WHAT YOU HAVE TO DO
Extract all lines from the data beneath that include the word "click".
BEGIN
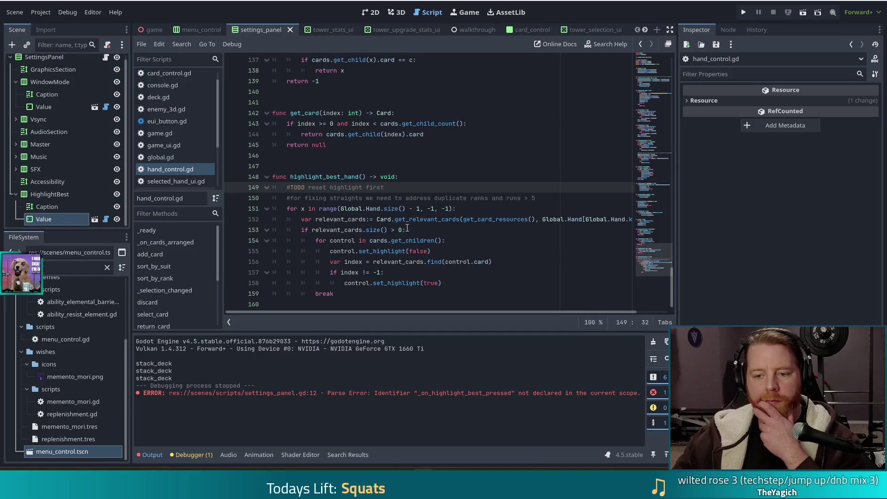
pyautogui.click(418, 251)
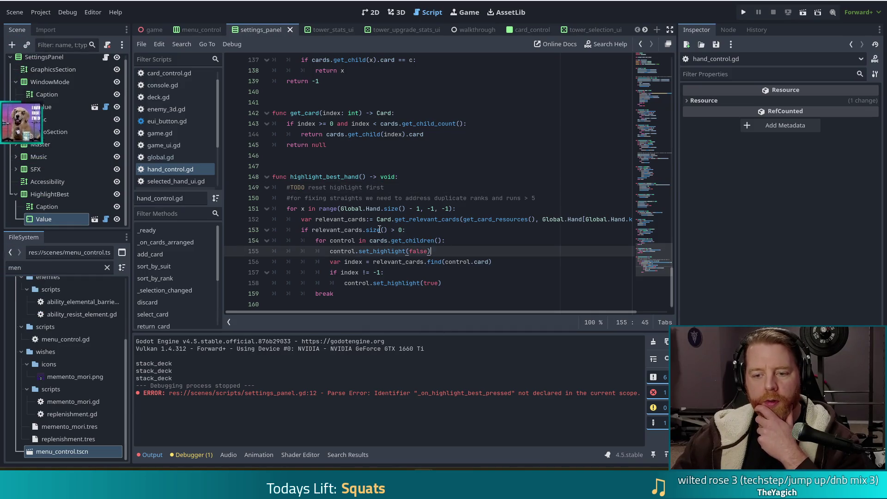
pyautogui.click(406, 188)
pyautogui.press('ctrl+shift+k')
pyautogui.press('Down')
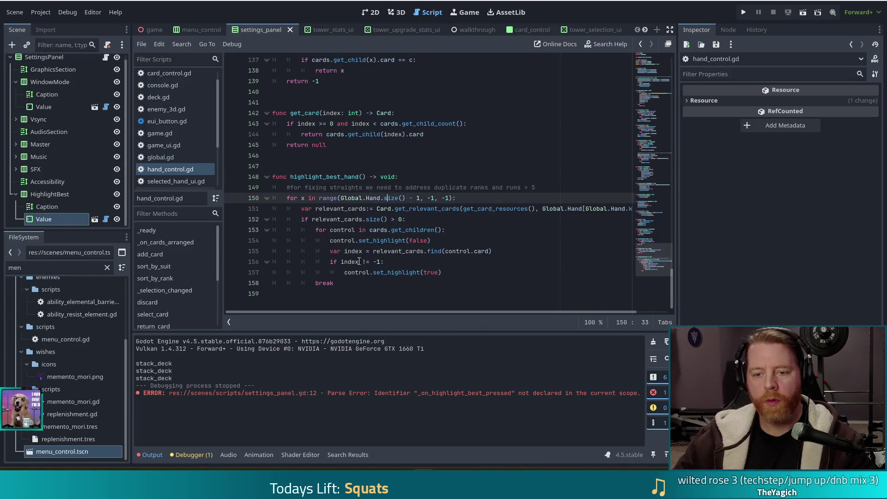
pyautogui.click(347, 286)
END
BEGIN
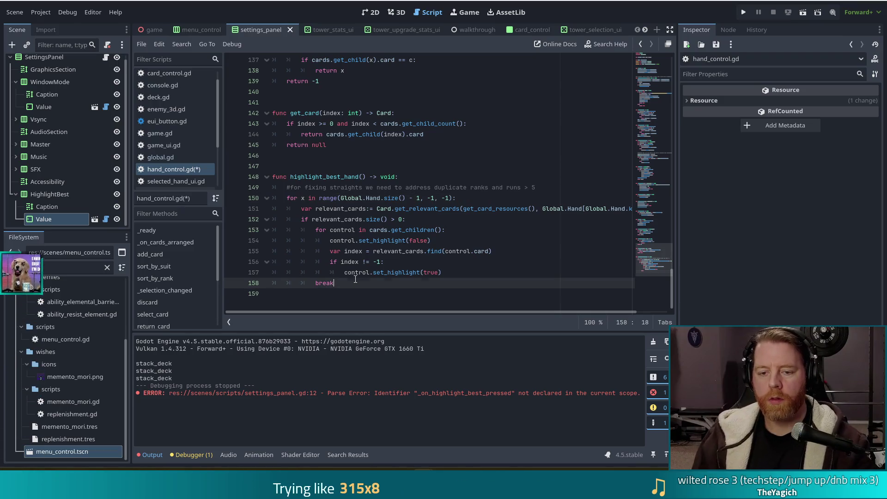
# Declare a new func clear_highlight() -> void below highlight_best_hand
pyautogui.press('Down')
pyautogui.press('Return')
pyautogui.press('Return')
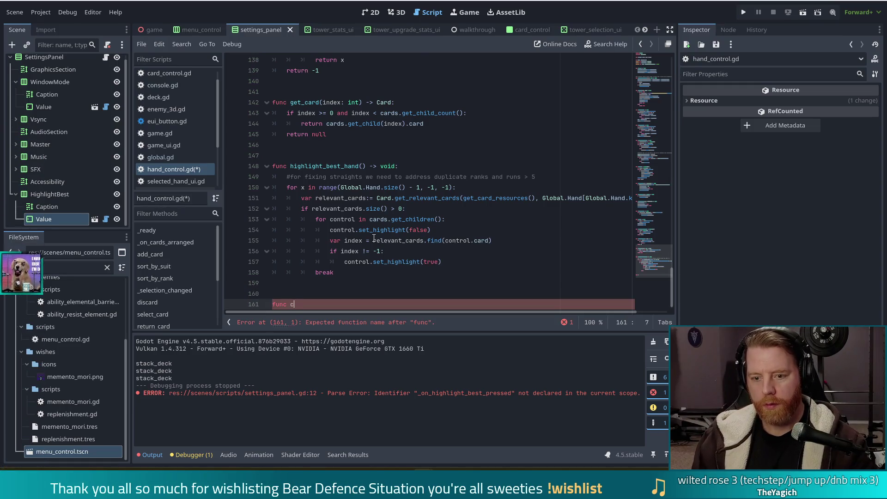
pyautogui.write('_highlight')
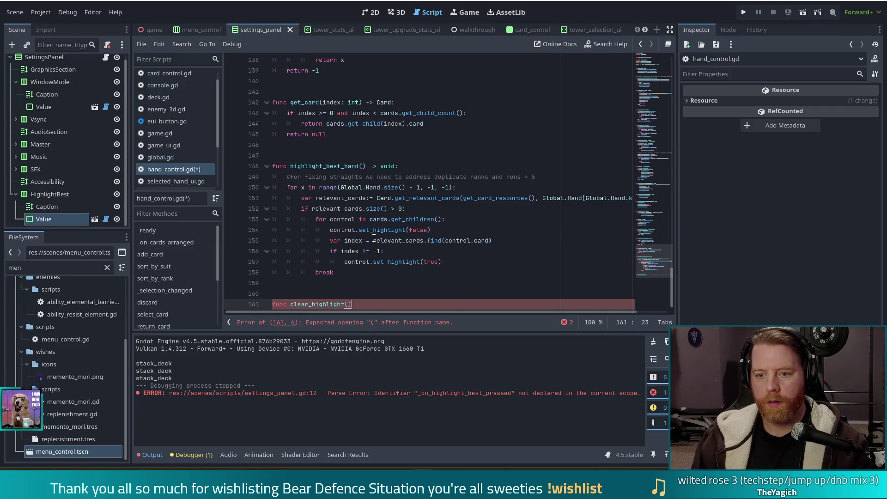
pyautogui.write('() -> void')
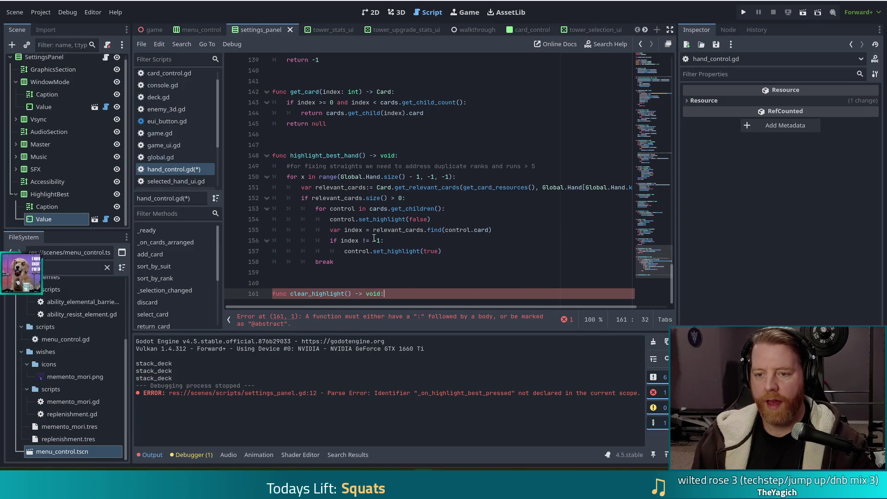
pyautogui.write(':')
END
ANSWER FOR THIS EXERCISE
pyautogui.click(418, 251)
pyautogui.click(406, 188)
pyautogui.click(347, 286)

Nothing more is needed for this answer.